Like many people, New York Times columnist Frank Bruni sees the ascension of Jorge Mario Bergoglio from simply Argentine cardinal to Pope Francis as a time for the church to transition as well. The church has become too mired in sexual policing, something of which Francis too is guilty, and that mission derailed the church by shining the light on its own misconduct.
To get back on track, Bruni says, the church must first ignore Salt 'N' Pepa and stop talking about sex.
It's time for the church to stop talking so much about sex. It's the perfect time, in fact.
It's on matters of sexual morality that the church has lost much of its authority. And it's on matters of sexual morality that it largely wastes its breath.
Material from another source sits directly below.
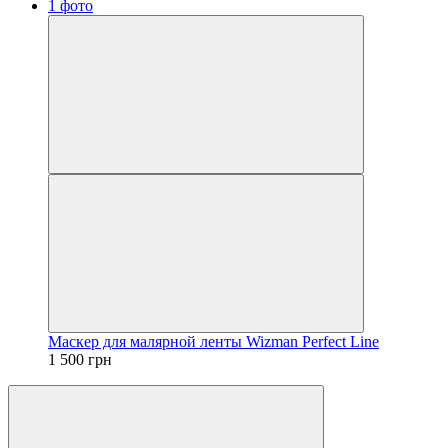
Маскер для малярной ленты Wizman Perfect Line
1 500 грн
By insisting on mandatory celibacy for a priesthood winnowed and sometimes warped by that, by opposing the use of contraceptives for birth control, by casting judgment on homosexuals and by decrying divorce while running something of an annulment mill, the church's leaders have enraged and alienated Catholics whose common sense and whose experience of the real world tell them that none of that is wise, kind or necessary.
The church's leaders have also set themselves up to be dismissed as hypocrites, unable to uphold the very virtues they promulgate.
If Francis lives up to his reputation and truly embodies the spirit of the saint after which he's named, a humble servant of the poor, he must start rebuilding the church's outreach to the world's least fortunate, the 1.3 billion people living in poverty. That number, Bruni points out, is more than the 1.2 billion of people who identify as Catholic.